POV | Whoa! Vimeo Goes "Instagramish"!



Is the whole visual world going Hipstamatic & Instagramish???
Vimeo, which in my view, is the best video-sharing website available at the moment, has just added a new feature called Looks in its video Enhancer which provides its users over 500 professional-looking (and some not so much) filters that can be applied to videos for instant and stylistic visual effects.
Vimeo film makers and users can now preview a filter on a single frame of their uploaded video and compare it with their original footage before choosing whether to apply it or not. The intensity of a filter can also be adjusted using a slider, potentially giving the ability of the user to avoid the over-done look of Instagram and Hipstamatic filters.
Looks is available for free to all Vimeo users over the next 90 days.

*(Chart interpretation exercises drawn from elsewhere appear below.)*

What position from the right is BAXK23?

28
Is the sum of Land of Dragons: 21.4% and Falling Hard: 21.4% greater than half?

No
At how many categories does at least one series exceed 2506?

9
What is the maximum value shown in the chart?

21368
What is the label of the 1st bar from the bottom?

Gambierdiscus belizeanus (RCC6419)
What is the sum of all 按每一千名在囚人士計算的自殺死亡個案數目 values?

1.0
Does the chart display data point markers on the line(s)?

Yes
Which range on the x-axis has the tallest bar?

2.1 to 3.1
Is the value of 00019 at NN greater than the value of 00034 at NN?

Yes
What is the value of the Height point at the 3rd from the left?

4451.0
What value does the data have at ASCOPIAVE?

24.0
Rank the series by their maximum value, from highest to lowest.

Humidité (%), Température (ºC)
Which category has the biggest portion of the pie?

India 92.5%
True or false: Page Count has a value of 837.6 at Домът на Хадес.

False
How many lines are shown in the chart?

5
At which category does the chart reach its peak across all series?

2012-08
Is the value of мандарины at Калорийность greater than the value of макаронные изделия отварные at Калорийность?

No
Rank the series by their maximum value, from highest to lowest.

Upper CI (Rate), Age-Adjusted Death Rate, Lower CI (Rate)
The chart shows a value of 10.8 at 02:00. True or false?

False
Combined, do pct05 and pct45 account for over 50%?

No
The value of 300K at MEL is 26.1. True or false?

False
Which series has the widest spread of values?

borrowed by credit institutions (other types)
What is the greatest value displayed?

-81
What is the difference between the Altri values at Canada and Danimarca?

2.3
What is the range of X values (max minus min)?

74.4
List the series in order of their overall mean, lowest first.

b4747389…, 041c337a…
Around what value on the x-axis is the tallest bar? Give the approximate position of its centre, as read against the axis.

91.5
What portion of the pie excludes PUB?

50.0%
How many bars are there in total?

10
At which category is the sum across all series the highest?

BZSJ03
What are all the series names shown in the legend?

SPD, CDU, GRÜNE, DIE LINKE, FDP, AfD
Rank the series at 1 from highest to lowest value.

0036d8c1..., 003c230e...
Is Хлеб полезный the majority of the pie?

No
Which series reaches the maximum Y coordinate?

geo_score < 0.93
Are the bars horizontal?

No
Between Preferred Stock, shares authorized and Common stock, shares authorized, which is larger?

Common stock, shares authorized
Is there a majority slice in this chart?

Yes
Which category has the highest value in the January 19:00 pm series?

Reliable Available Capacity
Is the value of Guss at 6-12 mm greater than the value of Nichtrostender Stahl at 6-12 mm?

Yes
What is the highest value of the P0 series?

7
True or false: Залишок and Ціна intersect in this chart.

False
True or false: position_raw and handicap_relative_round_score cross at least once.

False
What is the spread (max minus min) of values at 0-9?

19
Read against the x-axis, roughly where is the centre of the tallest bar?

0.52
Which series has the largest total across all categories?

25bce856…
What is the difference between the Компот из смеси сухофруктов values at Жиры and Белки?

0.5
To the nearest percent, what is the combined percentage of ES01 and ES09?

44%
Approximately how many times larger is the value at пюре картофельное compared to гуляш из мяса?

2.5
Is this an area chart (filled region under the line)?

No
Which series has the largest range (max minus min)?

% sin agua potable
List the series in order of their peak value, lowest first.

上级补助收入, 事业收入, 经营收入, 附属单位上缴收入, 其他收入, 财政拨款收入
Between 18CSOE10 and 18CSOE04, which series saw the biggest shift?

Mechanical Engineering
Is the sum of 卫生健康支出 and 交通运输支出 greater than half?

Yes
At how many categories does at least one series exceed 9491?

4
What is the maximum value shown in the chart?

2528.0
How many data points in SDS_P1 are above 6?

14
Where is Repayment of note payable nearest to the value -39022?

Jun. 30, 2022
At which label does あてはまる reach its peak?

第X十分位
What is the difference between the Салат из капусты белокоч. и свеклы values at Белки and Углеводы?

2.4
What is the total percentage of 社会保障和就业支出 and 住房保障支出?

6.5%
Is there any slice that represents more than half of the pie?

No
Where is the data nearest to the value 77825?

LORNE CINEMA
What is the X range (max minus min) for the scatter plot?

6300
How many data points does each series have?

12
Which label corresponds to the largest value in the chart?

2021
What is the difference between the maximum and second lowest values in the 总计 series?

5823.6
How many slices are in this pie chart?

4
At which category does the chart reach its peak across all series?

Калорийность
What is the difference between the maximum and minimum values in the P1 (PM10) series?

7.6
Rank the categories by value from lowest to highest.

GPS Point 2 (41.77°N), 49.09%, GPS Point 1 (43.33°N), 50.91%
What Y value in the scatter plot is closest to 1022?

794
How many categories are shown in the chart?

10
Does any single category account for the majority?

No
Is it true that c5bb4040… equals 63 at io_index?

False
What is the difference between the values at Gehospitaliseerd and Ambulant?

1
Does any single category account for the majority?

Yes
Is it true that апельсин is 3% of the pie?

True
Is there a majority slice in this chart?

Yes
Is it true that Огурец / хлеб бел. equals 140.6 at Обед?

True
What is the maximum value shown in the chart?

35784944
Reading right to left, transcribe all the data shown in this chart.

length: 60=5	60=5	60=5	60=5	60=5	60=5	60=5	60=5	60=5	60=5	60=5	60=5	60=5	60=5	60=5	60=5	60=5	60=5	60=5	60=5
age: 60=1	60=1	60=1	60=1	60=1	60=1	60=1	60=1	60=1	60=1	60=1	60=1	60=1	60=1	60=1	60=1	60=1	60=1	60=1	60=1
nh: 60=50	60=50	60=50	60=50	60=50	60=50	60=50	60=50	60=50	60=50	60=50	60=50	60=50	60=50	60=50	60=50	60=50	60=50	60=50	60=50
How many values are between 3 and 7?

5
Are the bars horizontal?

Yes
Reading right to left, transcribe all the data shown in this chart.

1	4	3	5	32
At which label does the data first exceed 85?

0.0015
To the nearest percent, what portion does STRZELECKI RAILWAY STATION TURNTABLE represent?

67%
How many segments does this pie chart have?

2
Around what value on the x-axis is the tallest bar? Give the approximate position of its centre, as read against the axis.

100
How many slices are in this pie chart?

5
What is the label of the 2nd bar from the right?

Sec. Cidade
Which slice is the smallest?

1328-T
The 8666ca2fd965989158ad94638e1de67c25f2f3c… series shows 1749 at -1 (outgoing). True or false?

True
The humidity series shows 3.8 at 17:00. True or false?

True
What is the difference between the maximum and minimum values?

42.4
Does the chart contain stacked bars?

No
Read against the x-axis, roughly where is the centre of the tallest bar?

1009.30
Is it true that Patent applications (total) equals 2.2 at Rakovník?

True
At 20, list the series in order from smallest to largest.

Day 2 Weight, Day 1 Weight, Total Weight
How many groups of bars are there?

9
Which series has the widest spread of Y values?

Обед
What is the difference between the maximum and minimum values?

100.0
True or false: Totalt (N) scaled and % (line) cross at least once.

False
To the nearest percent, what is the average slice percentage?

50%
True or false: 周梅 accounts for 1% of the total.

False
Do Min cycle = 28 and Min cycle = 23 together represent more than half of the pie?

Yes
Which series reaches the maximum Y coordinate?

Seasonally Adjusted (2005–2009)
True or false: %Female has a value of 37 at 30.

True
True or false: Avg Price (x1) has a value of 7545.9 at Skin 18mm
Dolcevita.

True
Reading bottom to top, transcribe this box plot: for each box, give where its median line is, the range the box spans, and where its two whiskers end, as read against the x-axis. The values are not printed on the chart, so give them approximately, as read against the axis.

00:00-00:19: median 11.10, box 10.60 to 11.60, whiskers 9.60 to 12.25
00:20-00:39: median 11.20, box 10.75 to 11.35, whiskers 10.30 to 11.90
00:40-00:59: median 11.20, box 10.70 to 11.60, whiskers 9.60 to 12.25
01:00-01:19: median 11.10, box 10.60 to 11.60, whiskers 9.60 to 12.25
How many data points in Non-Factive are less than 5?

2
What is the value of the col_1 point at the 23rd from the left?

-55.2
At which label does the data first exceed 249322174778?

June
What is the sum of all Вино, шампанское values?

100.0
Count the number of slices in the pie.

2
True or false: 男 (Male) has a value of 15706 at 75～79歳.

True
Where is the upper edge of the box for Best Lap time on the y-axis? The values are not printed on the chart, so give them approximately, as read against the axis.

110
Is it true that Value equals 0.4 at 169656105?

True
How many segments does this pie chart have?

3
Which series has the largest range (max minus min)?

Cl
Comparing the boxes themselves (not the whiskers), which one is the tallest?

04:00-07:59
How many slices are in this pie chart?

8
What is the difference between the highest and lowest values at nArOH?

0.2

It’s likely to become a paid feature for both Vimeo Plus and Vimeo PRO subscribers.
I've tested it with one of my favorite video...Cafe Dao, made in Hoi An. I chose the Old Black & White filter, and although I think it might be a little too dark, it adds a welcome visual feel to the story of the elderly couple. I haven't decreased the intensity of the filter, and left at it's maximum level. With filters, one has to remember that less is better.
A word of caution...it does take a while to enhance a 3-4 minute video. I don't know if it was because the feature was just announced thus generating a lot of traffic to Vimeo's site, but it took about an hour to enhance Cafe Dao video you see above. And then a little more to convert it to HD. 
The new Looks feature is being powered by Vivoom, a new cloud-based video enhancer that can be customized and integrated by its partners such as Vimeo.

From the comments I've read on the various websites that carried this news, the reactions are mixed. Retro filters are not universally liked by purists and others...but my feel is that many will reconsider, especially as the intensity of the filters can be adjusted.